Excuse me – I don’t know if I made this point when I posted this earlier – we don’t get to vote on these amendments – the Democrat-controlled legislature is expected to  pass them, making it will be easier for our local governments and districts like CARD  and CUSD to flop a bond or assessment on our homes. We have to CONTACT OUR LEGISLATORS.

I’ll post a separate report about that meeting last night, but I’d like to tell everybody now, this below is what’s important in Election 2014, and this will likely be the focus for the Chico Taxpayers Association.

Our next meeting, by the way, has been scheduled for the SECOND SUNDAY, Oct. 13, hope to see you there.

From Howard Jarvis Tax Association:


Bills That Threaten Homeowners and Small Businesses Are Starting to Move Through the Legislature!

The new Legislature is dominated by pro-tax politicians, and bills, that undermine the taxpayer protections in Proposition 13, have been introduced and are starting to be heard in committee. If approved, these bills could cost every property owner thousands of dollars.

On May 15th, six of these bills that directly undercut various provisions of Proposition 13 (SCA 3, 4, 7, 8, 9 and 11) were heard in the Senate Governance and Finance Committee. Despite strong testimony from HJTA these were approved on a party-line vote (Democrats in favor). The battle now shifts to the Elections and Constitutional Amendments Committee. While the bills have not yet been set for a hearing, they could be taken up at any time. We will continue to alert you promptly regarding these and other threats to Proposition 13.

An additional two bills, Assembly Constitutional Amendments 3 and 8, also diminish Proposition 13’s protections.

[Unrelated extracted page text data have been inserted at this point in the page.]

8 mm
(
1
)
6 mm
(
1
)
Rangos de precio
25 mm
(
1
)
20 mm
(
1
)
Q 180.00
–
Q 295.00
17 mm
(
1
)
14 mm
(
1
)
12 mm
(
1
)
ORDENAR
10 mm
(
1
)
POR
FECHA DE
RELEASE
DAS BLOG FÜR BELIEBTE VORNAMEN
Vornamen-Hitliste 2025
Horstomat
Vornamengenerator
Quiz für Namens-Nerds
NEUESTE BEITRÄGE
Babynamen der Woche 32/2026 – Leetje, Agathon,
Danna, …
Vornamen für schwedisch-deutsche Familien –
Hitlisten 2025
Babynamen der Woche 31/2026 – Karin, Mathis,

These have not been set for a hearing yet.


Senate Constitutional Amendment 3 (SCA 3), Mark Leno (D—San Francisco): Lowers the threshold for school district per-parcel property taxes from two-thirds to 55%. This is a direct assault on Proposition 13 because it makes it easier to increase property taxes above Proposition 13’s one percent cap.

Senate Constitutional Amendment 4 (SCA 4), Carol Liu (D—La Canada) andSenate Constitutional Amendment 8 (SCA 8), Ellen Corbett (D—San Leandro): Lowers the threshold for the imposition, extension or increase of local transportation special taxes from the Proposition 13-mandated two-thirds vote to 55%. Most transportation special tax increases consist of very regressive sales tax hikes. These add to the burden of California taxpayers who already pay the highest state sales tax in the nation.

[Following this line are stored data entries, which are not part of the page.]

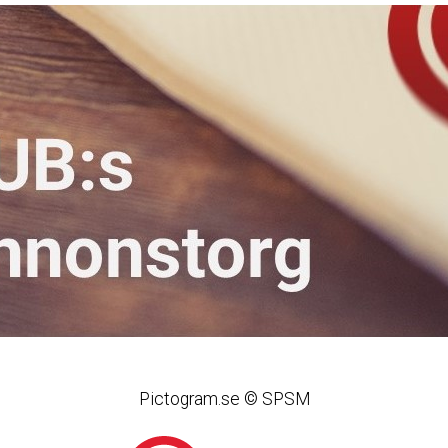
Pictogram.se © SPSM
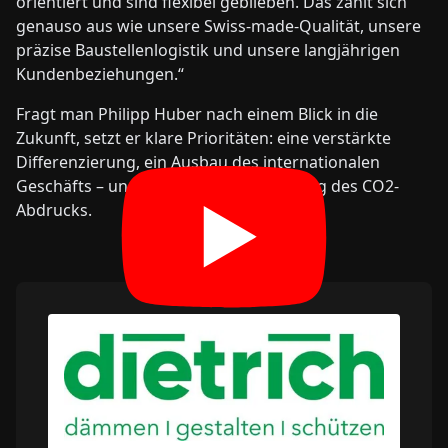
orientiert und sind flexibel geblieben. Das zahlt sich
genauso aus wie unsere Swiss-made-Qualität, unsere
präzise Baustellenlogistik und unsere langjährigen
Kundenbeziehungen.“
Fragt man Philipp Huber nach einem Blick in die
Zukunft, setzt er klare Prioritäten: eine verstärkte
Differenzierung, ein Ausbau des internationalen
Geschäfts – und die weitere Reduzierung des CO2-
Abdrucks.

Senate Constitutional Amendment 7 (SCA 7), Lois Wolk (D—Davis): Lowers the threshold from two-thirds to 55% in order to approve a bond to fund public library facilities. Lowering the threshold for school facilities to 55% has already resulted in billions of dollars of additional property tax payments that otherwise would not have been approved by voters.

Senate Constitutional Amendment 9 (SCA 9), Ellen Corbett (D—San Leandro): Lowers the threshold from two-thirds to 55% to increase special taxes to fund community and economic development projects.

Senate Constitutional Amendment 11 (SCA 11), Loni Hancock (D—Berkeley): Lowers the threshold to 55% to allow for voters representing ANY local government entity to approve a special tax for ANY purpose. This is far and away the broadest application, and thus the most egregious, of these constitutional amendments.

Assembly Constitutional Amendment 3 (ACA 3), Nora Campos (D—San Jose): Lowers the threshold to 55% for voters within cities, counties and special districts to approve EITHER a local bond measure or a special tax in order to fund emergency service facilities projects including police and fire services.

Assembly Constitutional Amendment 8 (ACA 8), Bob Blumenfield (D—Woodland Hills): Lowers the threshold to 55% for city and county voters to approve a local bond measure in order to fund emergency service facilities projects.